* [HOW TO COMPLETE THIS TASK] Restate the listing below word for word, pictures excluded.

* [THE RECORDS]
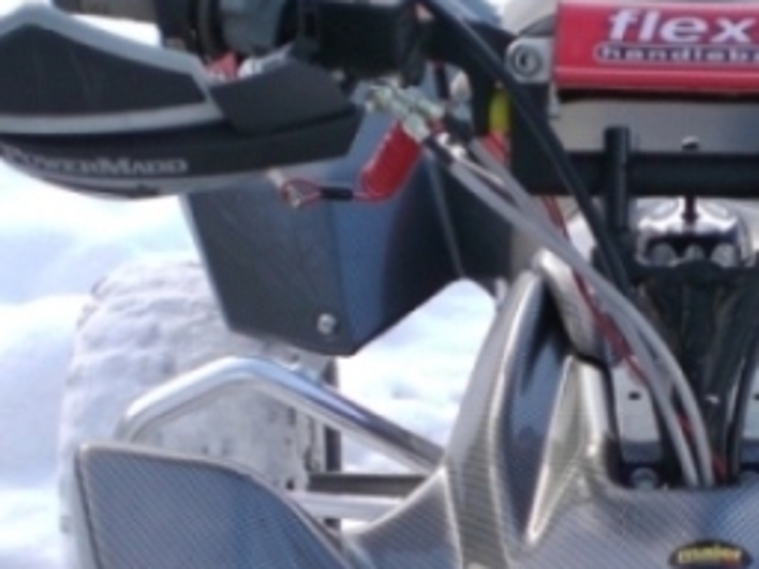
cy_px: 578
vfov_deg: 15.3
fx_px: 2083
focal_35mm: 95
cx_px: 652
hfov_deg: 20.3
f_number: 3.1
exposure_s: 1/200
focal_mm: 6.3
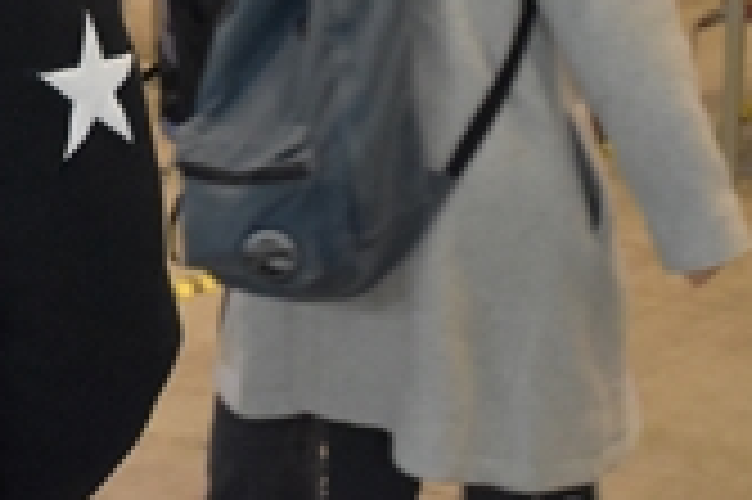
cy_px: -155
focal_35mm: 147
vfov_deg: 9.2
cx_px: -266
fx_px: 3068
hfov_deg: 13.4
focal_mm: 32
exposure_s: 1/60
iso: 5600
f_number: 4.5
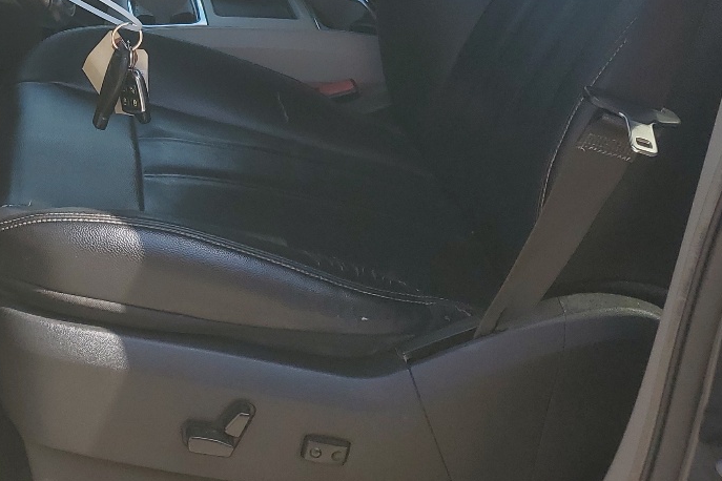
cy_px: -36
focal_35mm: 63
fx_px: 1263
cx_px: 43
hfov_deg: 30.2
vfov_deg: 20.6
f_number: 1.5
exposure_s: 1/1000
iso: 50
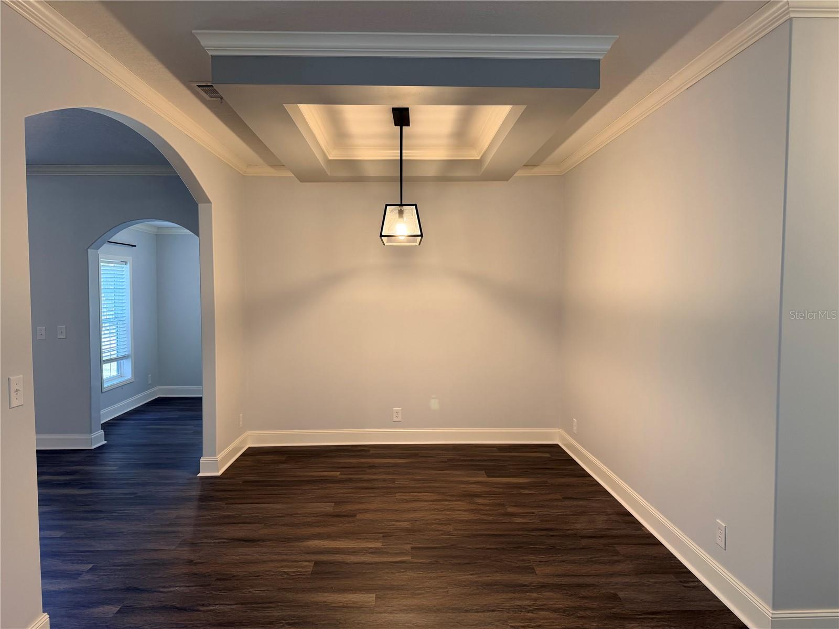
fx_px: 582
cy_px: 314
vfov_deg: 56.8
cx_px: 420
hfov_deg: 71.6
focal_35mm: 24
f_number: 1.78
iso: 125
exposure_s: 1/60
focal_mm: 6.76
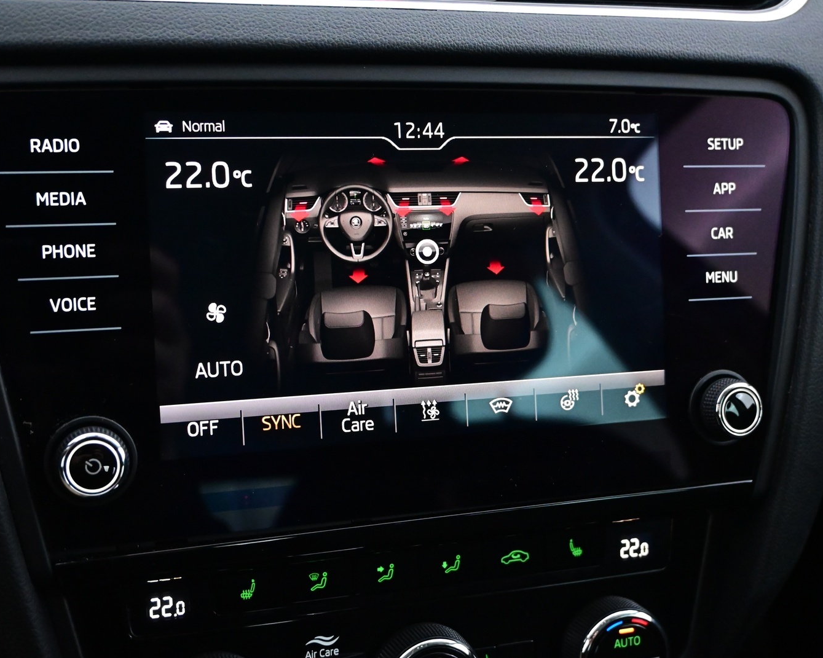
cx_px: 361
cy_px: 331
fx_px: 1037
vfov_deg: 35.2
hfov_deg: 43.2
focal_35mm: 43
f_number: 4.2
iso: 5000
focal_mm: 25
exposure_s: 1/25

* [WRITTEN SOLUTION]
cy_px: 578
vfov_deg: 15.3
fx_px: 2083
focal_35mm: 95
cx_px: 652
hfov_deg: 20.3
f_number: 3.1
exposure_s: 1/200
focal_mm: 6.3
cy_px: -155
focal_35mm: 147
vfov_deg: 9.2
cx_px: -266
fx_px: 3068
hfov_deg: 13.4
focal_mm: 32
exposure_s: 1/60
iso: 5600
f_number: 4.5
cy_px: -36
focal_35mm: 63
fx_px: 1263
cx_px: 43
hfov_deg: 30.2
vfov_deg: 20.6
f_number: 1.5
exposure_s: 1/1000
iso: 50
fx_px: 582
cy_px: 314
vfov_deg: 56.8
cx_px: 420
hfov_deg: 71.6
focal_35mm: 24
f_number: 1.78
iso: 125
exposure_s: 1/60
focal_mm: 6.76
cx_px: 361
cy_px: 331
fx_px: 1037
vfov_deg: 35.2
hfov_deg: 43.2
focal_35mm: 43
f_number: 4.2
iso: 5000
focal_mm: 25
exposure_s: 1/25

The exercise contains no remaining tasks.